A core challenge in survival analysis is to model the distribution of censored time-to-event data, where the event of interest may be a death, failure, or occurrence of a specific event. Previous studies have showed that ranking and maximum likelihood estimation (MLE)loss functions are widely-used for survival analysis. However, ranking loss only focus on the ranking of survival time and does not consider potential effect of samples for exact survival time values. Furthermore, the MLE is unbounded and easily subject to outliers (e.g., censored data), which may cause poor performance of modeling. To handle the complexities of learning process and exploit valuable survival time values, we propose a time-adaptive coordinate loss function, TripleSurv, to achieve adaptive adjustments by introducing the differences in the survival time between sample pairs into the ranking, which can encourage the model to quantitatively rank relative risk of pairs, ultimately enhancing the accuracy of predictions.
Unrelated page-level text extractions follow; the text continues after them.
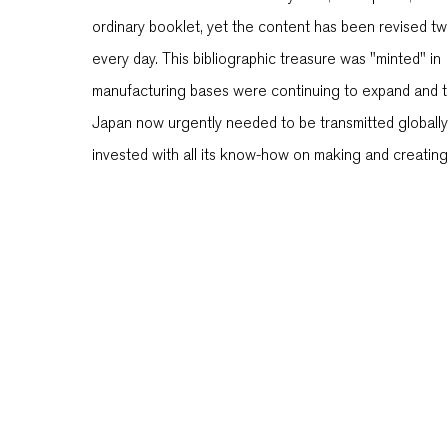
ordinary booklet, yet the content has been revised tw
every day. This bibliographic treasure was "minted" i
manufacturing bases were continuing to expand and the
Japan now urgently needed to be transmitted globally
invested with all its know-how on making and creating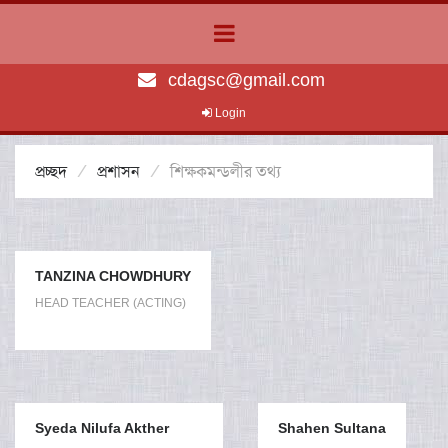
cdagsc@gmail.com
Login
প্রচ্ছদ
প্রশাসন
শিক্ষকমন্ডলীর তথ্য
TANZINA CHOWDHURY
HEAD TEACHER (ACTING)
Syeda Nilufa Akther
Shahen Sultana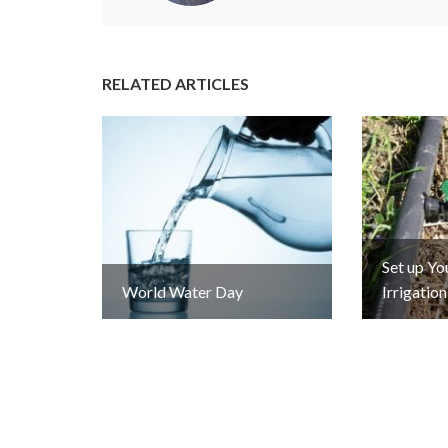
RELATED ARTICLES
Set up Y
World Water Day
Irrigatio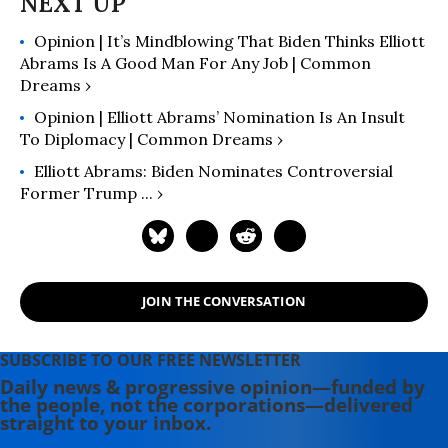
Opinion | It’s Mindblowing That Biden Thinks Elliott
Abrams Is A Good Man For Any Job | Common
Dreams ›
Opinion | Elliott Abrams’ Nomination Is An Insult
To Diplomacy | Common Dreams ›
Elliott Abrams: Biden Nominates Controversial
Former Trump ... ›
JOIN THE CONVERSATION
SUBSCRIBE TO OUR FREE NEWSLETTER
Daily news & progressive opinion—funded by
the people, not the corporations—delivered
straight to your inbox.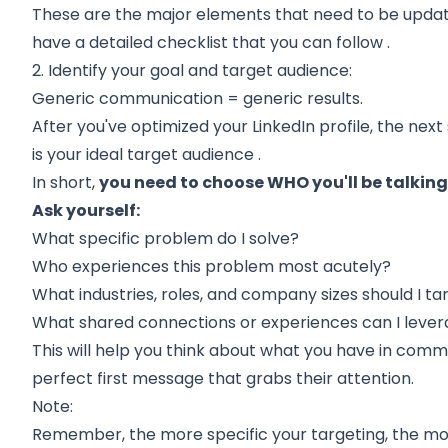
These are the major elements that need to be update
have a
detailed checklist that you can follow
.
2. Identify your goal and target audience:
Generic communication = generic results.
After you've optimized your LinkedIn profile, the next
is your
ideal target audience
.
In short,
you need to choose WHO you'll be talking
Ask yourself:
What specific problem do I solve?
Who experiences this problem most acutely?
What industries, roles, and company sizes should I ta
What shared connections or experiences can I leve
This will help you think about what you have in comm
perfect first message that grabs their attention.
Note:
Remember, the more specific your targeting, the mo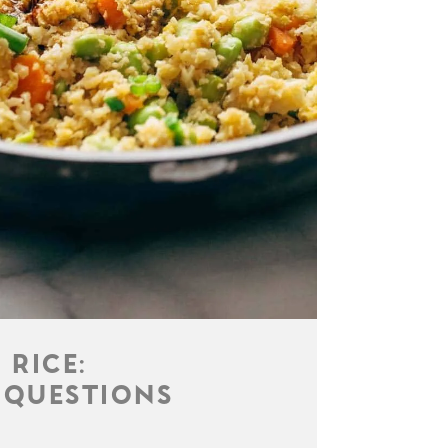
 RICE:
 QUESTIONS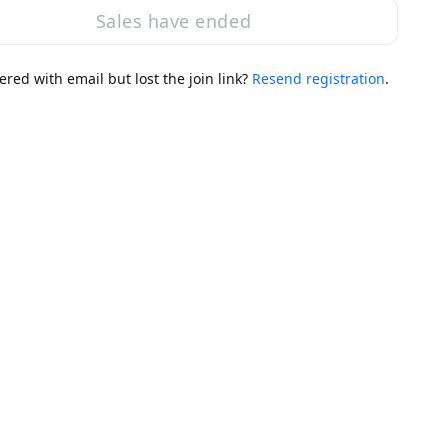
Sales have ended
ered with email but lost the join link?
Resend registration
.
Most importantly, the TripleSurv is proficient in quantifying the relative risk between samples by ranking ordering of pairs, and consider the time interval as a trade-off to calibrate the robustness of model over sample distribution. Our TripleSurv is evaluated on three real-world survival datasets and a public synthetic dataset. The results show that our method outperforms the state-of-the-art methods and exhibits good model performance and robustness on modeling various sophisticated data distributions with different censor rates. Our code will be available upon acceptance.